WHAT YOU ARE ASKED TO DO
Locate the string "elbow" in the records below. Copy every line where it occurs.

Pictured people or hands with joints
------------------------------------------------------------
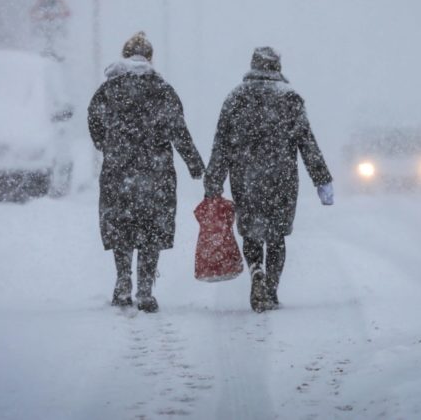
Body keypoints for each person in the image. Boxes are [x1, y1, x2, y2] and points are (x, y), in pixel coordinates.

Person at [204, 46, 334, 312]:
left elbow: (222, 144)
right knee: (276, 236)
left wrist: (214, 181)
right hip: (281, 177)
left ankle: (256, 270)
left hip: (245, 177)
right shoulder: (289, 98)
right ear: (277, 67)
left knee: (251, 232)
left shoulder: (235, 98)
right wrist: (322, 179)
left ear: (253, 65)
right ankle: (271, 289)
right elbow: (306, 142)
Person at [88, 31, 204, 312]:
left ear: (124, 56)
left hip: (119, 170)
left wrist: (107, 145)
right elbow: (178, 129)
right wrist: (194, 164)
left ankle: (123, 280)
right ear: (150, 58)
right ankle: (145, 287)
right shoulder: (162, 89)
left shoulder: (108, 88)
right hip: (156, 171)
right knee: (151, 229)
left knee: (122, 226)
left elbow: (94, 120)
------------------------------------------------------------
EXERCISE SOLUTION
left elbow: (222, 144)
right elbow: (306, 142)
right elbow: (178, 129)
left elbow: (94, 120)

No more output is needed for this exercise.